1. Field of the Invention
The present invention is generally related to an input/output (I/O) controller in a computer system, and in particular to a method efficiently allocating direct memory access (DMA)-read slots in the I/O controller.
2. Description of Related Art
Multi-core processors increase pressure on the memory subsystem causing more simultaneous requests to the memory controller and thus necessitating deeper queues inflicting higher latencies. I/O controller initiated data-push is one option for reducing latency in the I/O path of future systems. In future systems, dedicated hardware may be present in the processing units and the I/O controller to push payload data into I/O devices. Thus the latency created by going back and forth over an external bus such as HyperTransport or GX may be reduced.
At the same time, the effects of data origin of direct memory access (DMA)-read data fetches in the processor interconnect are getting more and more important. However, in the current systems the architecture of the processor interconnect in terms of resources and latencies cannot be taken into account by the I/O devices. This is due to the I/O devices lacking necessary information on the data origin of DMA-read data fetches. The I/O devices also need to be independent of the processor architecture to be usable on different architectures and provide standardized external bus protocols such as Peripheral Component Interconnect (PCI).
Currently, the I/O controllers use the same techniques as processing units in handling DMA-read data fetches in snooping-based and directory-based cache coherent systems due to the need to interfacing with the processor interconnect. However, the I/O devices' requirements for executing DMA-read requests differ substantially from that of the processing units. For example, the processing units require in-order execution of read requests and extensively use inexact pre-fetching. Many times, even though these requirements increase cache hit rates, they cause lots of overhead on the processor interconnect and increase latency for DMA-read requests. On the other hand, the I/O related DMA-read requests can initiate exact prefetching, but the order of execution does not strictly need to be in-order. If possible, re-ordering can be used to optimize latency and external bus bandwidth.
I/O controller serves as a bridge between the processor interconnect and the external bus. Today, many I/O controllers use 1-to-1 request-to-slot mapping in handling DMA-read requests. The I/O controller features a number of DMA-read slots, each of which is responsible for handling one cache line (CL) on the internal processor interconnect. The processor interconnect may for example be a snooping based interconnect or a directory cache. I/O devices interface with the I/O controller DMA-read slots using either a low level protocol through an external bus, such as GX or HyperTransport, or through an intermediary such as a PCI-Host Bridge.
When DMA-read data is requested, the I/O device or the intermediary issues a request and is granted a credit for fetching data of one cache line associated with a DMA-read slot.
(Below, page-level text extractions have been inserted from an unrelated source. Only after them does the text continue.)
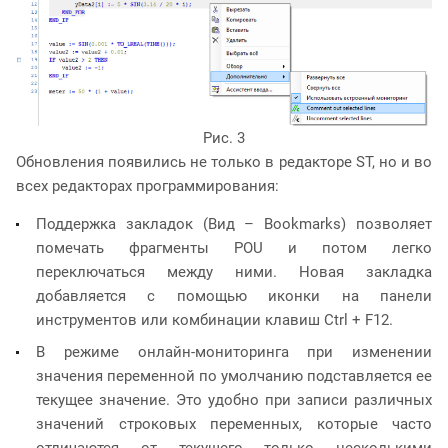
Рис. 3
Обновления появились не только в редакторе ST, но и во
всех редакторах программирования:
Поддержка закладок (Вид – Bookmarks) позволяет
помечать фрагменты POU и потом легко
переключаться между ними. Новая закладка
добавляется с помощью иконки на панели
инструментов или комбинации клавиш Ctrl + F12.
В режиме онлайн-мониторинга при изменении
значения переменной по умолчанию подставляется ее
текущее значение. Это удобно при записи различных
значений строковых переменных, которые часто
отличаются от текущего только несколькими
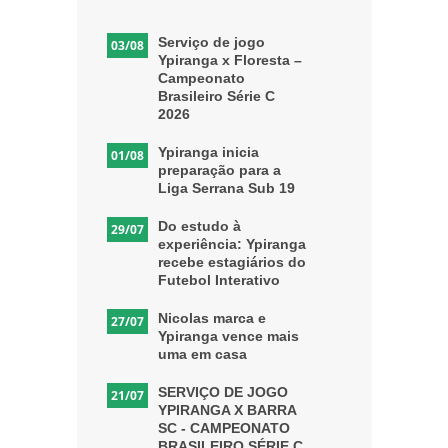
Serviço de jogo
03/08
Ypiranga x Floresta –
Campeonato
Brasileiro Série C
2026
Ypiranga inicia
01/08
preparação para a
Liga Serrana Sub 19
Do estudo à
29/07
experiência: Ypiranga
recebe estagiários do
Futebol Interativo
Nicolas marca e
27/07
Ypiranga vence mais
uma em casa
SERVIÇO DE JOGO
21/07
YPIRANGA X BARRA
SC - CAMPEONATO
BRASILEIRO SÉRIE C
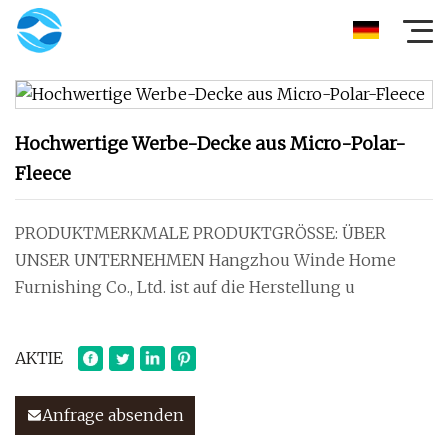
Hochwertige Werbe-Decke aus Micro-Polar-
Fleece
PRODUKTMERKMALE PRODUKTGRÖSSE: ÜBER
UNSER UNTERNEHMEN Hangzhou Winde Home
Furnishing Co., Ltd. ist auf die Herstellung u
AKTIE
Anfrage absenden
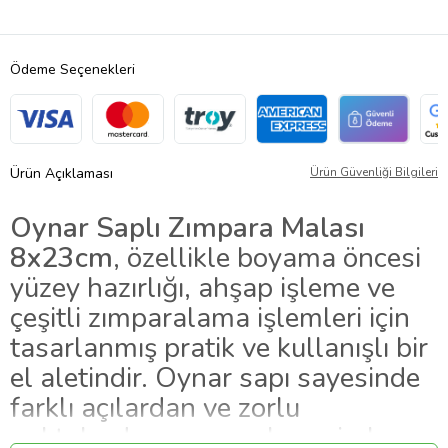
Ödeme Seçenekleri
Ürün Açıklaması
Ürün Güvenliği Bilgileri
Oynar Saplı Zımpara Malası
8x23cm
, özellikle boyama öncesi
yüzey hazırlığı, ahşap işleme ve
çeşitli zımparalama işlemleri için
tasarlanmış pratik ve kullanışlı bir
el aletindir. Oynar sapı sayesinde
farklı açılardan ve zorlu
noktalardan zımparalama imkanı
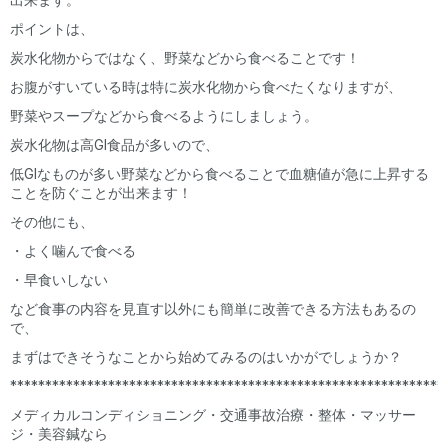
ポイントは、
炭水化物からではなく、野菜などから食べることです！
お腹がすいている時は特に炭水化物から食べたくなりますが、
野菜やスープなどから食べるようにしましょう。
炭水化物は高GI食品が多いので、
低GIなものが多い野菜などから食べることで血糖値が急に上昇する
ことを防ぐことが出来ます！
その他にも、
・よく噛んで食べる
・早食いしない
など食事の内容を見直す以外にも簡単に改善できる方法もあるの
で、
まずはできそうなことから始めてみるのはいかがでしょうか？
**************************************************************
メディカルコンディショニング・交通事故治療・整体・マッサー
ジ・美容鍼なら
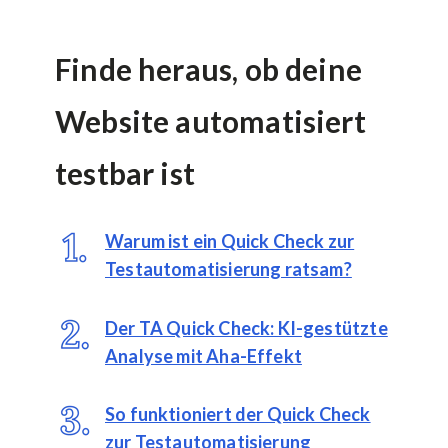
Finde heraus, ob deine
Website automatisiert
testbar ist
Warum ist ein Quick Check zur
Testautomatisierung ratsam?
Der TA Quick Check: KI-gestützte
Analyse mit Aha-Effekt
So funktioniert der Quick Check
zur Testautomatisierung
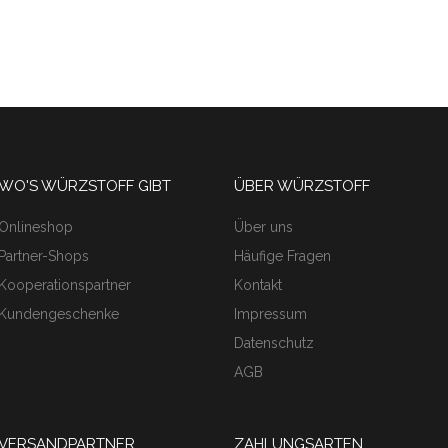
WO'S WÜRZSTOFF GIBT
ÜBER WÜRZSTOFF
Onlineshop
Über uns
Partner-Shops
Häufige Fragen
Kooperationspartner
Kontakt
Kundengeschenke
Impressum
Datenschutz
AGB
VERSANDPARTNER
ZAHLUNGSARTEN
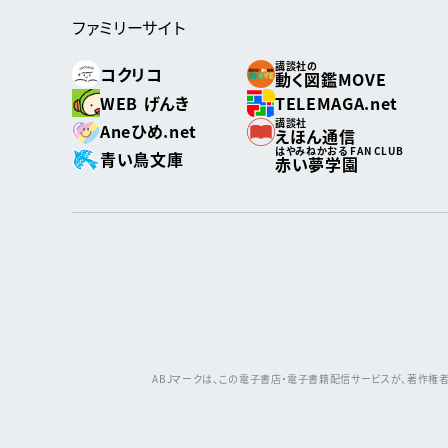
ファミリーサイト
講談社の
コクリコ
動く図鑑MOVE
WEB げんき
TELEMAGA.net
講談社
Aneひめ.net
えほん通信
はやみねかおる FAN CLUB
青い鳥文庫
赤い夢学園
ABJマークは、この電子書店・電子書籍配信サービスが、著作権者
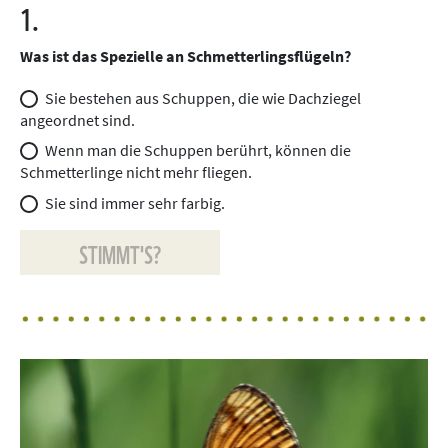
1.
Was ist das Spezielle an Schmetterlingsflügeln?
Sie bestehen aus Schuppen, die wie Dachziegel
angeordnet sind.
Wenn man die Schuppen berührt, können die
Schmetterlinge nicht mehr fliegen.
Sie sind immer sehr farbig.
STIMMT'S?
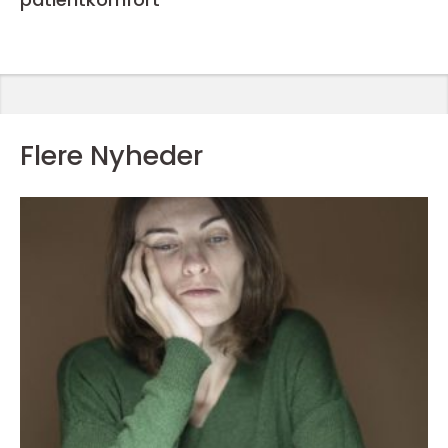
Flere Nyheder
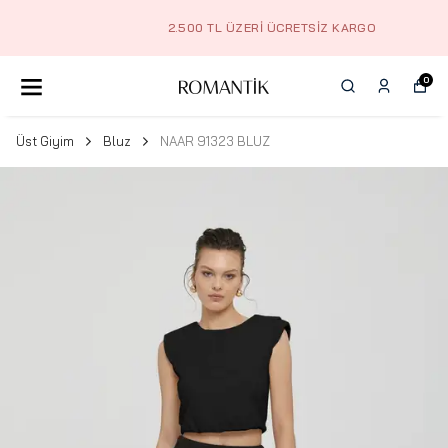
2.500 TL ÜZERI ÜCRETSIZ KARGO
0
Üst Giyim
Bluz
NAAR 91323 BLUZ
The I/O device or the intermediary does not have knowledge of where the requested data is located in the processor interconnect, thus it cannot optimize the use of the external bus by re-ordering the sequence of execution of the requests. On the other hand, the processor interconnect does not have knowledge when further requests on consecutive cache lines may follow suit in the near future, which if taken into account, may help in reducing access latencies caused by repeated coherency policy enforcement.
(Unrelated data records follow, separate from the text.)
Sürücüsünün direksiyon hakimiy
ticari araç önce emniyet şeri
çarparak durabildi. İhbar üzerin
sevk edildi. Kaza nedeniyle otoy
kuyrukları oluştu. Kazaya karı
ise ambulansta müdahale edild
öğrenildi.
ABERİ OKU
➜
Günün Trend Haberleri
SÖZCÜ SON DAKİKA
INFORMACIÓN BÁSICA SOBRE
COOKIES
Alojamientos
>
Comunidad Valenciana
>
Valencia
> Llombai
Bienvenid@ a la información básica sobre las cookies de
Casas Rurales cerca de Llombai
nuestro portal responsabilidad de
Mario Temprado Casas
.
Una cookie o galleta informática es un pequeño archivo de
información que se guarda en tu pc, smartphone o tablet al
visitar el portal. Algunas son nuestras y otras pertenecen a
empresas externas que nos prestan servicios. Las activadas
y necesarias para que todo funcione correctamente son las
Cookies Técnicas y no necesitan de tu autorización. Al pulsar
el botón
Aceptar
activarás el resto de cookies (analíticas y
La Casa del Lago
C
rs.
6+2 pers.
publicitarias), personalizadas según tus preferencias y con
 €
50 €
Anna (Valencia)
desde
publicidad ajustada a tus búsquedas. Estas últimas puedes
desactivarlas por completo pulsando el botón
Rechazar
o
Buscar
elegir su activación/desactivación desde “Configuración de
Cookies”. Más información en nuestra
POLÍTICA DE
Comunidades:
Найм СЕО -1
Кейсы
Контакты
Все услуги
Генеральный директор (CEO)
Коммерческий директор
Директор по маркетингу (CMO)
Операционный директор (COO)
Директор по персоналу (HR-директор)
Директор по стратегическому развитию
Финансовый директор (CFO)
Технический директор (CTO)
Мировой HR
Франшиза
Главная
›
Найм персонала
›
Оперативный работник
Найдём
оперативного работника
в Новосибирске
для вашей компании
The known I/O controller uses a 1-to-1 mapping scheme between the DMA read requests and the DMA read slots. The DMA read slots in the I/O controller are connected to the processor interconnect of the processor interconnect. The DMA read slots are connected with an arbitration unit. When a DMA read request is submitted to the I/O controller, a DMA read slot is directly connected to the issuer of the request, i.e. the I/O device or an intermediary device sends a request to the processor interconnect to fetch the data. The requested data is fetched using the processor interconnect and buffered in the DMA read slots. When multiple DMA read slots have data for transfer, the arbitration unit 140 determines the order in which the data is to be transferred on the external bus. The arbitration unit may be either directly connected with an I/O device through a low-level protocol such as a GX or HyperTransport bus protocol, or be connected with an intermediary device such as a PCI-Host Bridge.
For each request, the system provides one credit that can fetch one cache line. In the architecture of the known systems, the I/O devices do not have any knowledge about the would-be origin of the requested data, i.e., whether the data is in the memory or in the cache of a processing unit or in a victim cache. Similarly, the requestor does not provide any information to the I/O controller about whether its requests would require consecutive cache lines.